The term “cherry freedom” entered
popular use in 2018 as part of a tongue-in-cheek hierarchy of financial
security circulated among Chinese millennials. At the top was “house freedom,”
the ability to purchase a house, something far out of reach for many young
people.
At the bottom was “latiao freedom,”
or “spicy sticks freedom,” referring to a cheap snack of fiery fried dough
strips popular among penny-pinching students.
In between were other degrees of
freedom, including “Starbucks freedom” and “car freedom.” More than these
others, cherry freedom has captured the public imagination.
As cherry prices plummeted, Chile’s
Foreign Ministry and the Chilean Fruit Exporters Association sponsored a
$1.5 million advertising campaign across China to mitigate the damage. Cherries are serious business
for Chile, the world’s largest cherry exporter, with last
year’s sales to China worth $1.6 billion.
One ad showed a family gathered to
play mah-jongg with a basin full of cherries ready for snacking. Another showed
a bouquet not of roses but of individually wrapped cherries.
The campaign included testimonials
by Chinese food-safety experts on state television, the Chilean export group
said in late January.
“For consumers, imported fruits
usually won’t cause infection,” Feng Zijian, deputy director of the Chinese
Center for Disease Control and Prevention, told state broadcaster CCTV. “After
washing it with water, you can eat it without fear.”

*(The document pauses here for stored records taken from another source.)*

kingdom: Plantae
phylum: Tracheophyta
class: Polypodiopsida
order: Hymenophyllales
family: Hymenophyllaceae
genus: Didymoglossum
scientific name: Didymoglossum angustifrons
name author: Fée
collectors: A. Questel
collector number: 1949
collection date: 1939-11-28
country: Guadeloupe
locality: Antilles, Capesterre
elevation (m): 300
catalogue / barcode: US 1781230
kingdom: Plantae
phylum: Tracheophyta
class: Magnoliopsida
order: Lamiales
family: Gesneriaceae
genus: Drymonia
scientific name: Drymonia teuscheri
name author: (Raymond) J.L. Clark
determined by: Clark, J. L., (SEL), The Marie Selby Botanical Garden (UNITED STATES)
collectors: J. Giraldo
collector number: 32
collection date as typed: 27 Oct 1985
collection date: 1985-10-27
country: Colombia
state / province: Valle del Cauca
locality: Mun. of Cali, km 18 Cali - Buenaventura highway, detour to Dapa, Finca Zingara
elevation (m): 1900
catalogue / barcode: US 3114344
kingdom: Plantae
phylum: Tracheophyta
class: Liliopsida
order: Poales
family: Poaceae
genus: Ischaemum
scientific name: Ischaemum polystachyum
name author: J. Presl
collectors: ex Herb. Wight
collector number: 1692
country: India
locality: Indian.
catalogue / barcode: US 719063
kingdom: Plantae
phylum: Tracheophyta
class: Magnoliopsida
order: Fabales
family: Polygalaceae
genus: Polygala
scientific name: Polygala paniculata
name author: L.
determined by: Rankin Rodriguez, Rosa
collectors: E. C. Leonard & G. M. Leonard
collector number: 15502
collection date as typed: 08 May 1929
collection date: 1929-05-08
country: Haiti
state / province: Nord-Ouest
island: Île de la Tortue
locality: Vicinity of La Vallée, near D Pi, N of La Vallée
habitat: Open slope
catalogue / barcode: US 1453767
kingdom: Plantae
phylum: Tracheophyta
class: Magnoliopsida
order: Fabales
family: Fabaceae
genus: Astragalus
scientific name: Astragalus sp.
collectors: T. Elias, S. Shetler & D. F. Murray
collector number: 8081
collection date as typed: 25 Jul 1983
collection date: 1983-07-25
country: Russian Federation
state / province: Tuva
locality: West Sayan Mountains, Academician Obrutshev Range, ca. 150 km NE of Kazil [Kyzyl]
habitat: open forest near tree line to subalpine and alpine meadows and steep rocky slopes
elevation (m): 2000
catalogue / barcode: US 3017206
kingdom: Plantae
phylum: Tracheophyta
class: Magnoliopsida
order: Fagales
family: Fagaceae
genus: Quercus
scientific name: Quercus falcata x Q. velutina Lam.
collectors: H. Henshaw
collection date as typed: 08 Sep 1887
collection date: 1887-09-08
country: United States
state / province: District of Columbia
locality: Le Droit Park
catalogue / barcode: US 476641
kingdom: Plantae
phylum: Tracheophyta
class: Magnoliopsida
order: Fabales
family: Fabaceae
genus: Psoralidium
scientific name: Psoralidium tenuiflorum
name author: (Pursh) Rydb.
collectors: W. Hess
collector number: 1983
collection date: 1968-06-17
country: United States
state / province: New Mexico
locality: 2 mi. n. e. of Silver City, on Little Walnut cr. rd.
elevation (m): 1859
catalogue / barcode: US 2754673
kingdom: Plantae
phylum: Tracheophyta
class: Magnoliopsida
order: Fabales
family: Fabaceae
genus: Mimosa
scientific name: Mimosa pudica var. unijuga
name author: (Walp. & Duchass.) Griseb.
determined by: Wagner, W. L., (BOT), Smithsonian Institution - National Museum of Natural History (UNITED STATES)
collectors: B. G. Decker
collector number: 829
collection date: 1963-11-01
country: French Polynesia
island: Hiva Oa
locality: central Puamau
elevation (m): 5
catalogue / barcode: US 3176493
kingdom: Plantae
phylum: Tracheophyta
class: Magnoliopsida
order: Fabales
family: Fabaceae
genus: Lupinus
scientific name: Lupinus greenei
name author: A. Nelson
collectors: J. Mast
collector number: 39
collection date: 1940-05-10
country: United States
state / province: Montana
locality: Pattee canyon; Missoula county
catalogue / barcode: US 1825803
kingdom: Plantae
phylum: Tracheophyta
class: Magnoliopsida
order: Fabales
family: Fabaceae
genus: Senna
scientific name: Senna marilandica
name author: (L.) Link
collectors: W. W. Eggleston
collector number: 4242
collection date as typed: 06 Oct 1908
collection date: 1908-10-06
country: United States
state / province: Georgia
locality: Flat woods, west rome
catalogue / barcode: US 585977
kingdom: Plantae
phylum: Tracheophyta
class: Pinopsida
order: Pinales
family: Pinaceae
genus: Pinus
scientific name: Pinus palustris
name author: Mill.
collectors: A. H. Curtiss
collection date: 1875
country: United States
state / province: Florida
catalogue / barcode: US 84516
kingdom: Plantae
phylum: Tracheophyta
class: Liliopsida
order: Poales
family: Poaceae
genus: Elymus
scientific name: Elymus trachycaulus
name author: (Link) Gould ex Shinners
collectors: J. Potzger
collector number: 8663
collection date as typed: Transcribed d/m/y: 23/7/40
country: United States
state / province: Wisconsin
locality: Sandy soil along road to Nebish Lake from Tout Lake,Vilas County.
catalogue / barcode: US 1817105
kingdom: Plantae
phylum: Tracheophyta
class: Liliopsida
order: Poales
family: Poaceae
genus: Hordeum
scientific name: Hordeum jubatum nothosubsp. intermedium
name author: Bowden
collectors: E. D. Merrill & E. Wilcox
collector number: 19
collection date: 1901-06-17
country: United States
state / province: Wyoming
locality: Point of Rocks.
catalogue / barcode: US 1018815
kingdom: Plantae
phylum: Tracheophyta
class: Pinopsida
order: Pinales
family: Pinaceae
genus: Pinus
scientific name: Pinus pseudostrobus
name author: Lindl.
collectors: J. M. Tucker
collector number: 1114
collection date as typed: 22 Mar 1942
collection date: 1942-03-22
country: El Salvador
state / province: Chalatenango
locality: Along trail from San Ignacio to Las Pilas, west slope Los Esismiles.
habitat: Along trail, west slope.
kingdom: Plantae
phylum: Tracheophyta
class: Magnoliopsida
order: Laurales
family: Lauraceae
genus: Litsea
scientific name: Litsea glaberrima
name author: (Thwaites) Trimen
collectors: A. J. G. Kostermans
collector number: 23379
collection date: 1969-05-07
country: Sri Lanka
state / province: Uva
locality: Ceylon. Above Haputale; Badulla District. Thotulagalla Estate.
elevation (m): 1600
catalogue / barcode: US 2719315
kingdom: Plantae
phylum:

Gu, the Beijing resident, said that
imported cherries were sweet, jumbo-size and had a nice color but that the
taste was not always as complex as tart domestic cherries. He said what he
really wished for was durian freedom. The pungent tropical delicacy remains the
priciest fruit in stores.
“I think a lot of people are trying
to be trendy,” he said. “If not for the discounts, I wouldn’t necessarily go to
buy chelizi, because they are not something you need in your everyday life.”